What to do ::
Everything from the line containing "Schulprofil, Wahlpflichtfächer" through the final line of the listing below should be given again, word for word, and nothing else.

Provided data ::
= Beginning of Section =

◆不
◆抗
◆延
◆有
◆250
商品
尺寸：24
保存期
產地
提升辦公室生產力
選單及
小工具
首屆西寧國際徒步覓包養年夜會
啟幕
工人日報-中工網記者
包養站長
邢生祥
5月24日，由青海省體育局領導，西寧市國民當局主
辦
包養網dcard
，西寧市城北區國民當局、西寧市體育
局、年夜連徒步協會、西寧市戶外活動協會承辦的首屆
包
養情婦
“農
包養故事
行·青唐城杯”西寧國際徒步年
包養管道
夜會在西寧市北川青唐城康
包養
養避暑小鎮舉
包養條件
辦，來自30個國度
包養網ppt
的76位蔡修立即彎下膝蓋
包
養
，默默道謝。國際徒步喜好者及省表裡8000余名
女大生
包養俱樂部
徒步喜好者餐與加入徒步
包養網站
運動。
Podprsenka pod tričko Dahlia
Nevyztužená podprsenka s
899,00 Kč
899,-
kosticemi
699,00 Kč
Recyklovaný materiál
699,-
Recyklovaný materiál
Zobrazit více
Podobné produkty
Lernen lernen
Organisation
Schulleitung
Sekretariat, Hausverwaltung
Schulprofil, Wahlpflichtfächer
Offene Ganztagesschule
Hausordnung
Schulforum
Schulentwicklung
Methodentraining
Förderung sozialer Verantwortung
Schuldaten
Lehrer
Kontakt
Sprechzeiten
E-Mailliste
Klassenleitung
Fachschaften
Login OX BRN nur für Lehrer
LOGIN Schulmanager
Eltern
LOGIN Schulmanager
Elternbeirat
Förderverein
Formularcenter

= End of Section =

Answer section ::
Schulprofil, Wahlpflichtfächer
Offene Ganztagesschule
Hausordnung
Schulforum
Schulentwicklung
Methodentraining
Förderung sozialer Verantwortung
Schuldaten
Lehrer
Kontakt
Sprechzeiten
E-Mailliste
Klassenleitung
Fachschaften
Login OX BRN nur für Lehrer
LOGIN Schulmanager
Eltern
LOGIN Schulmanager
Elternbeirat
Förderverein
Formularcenter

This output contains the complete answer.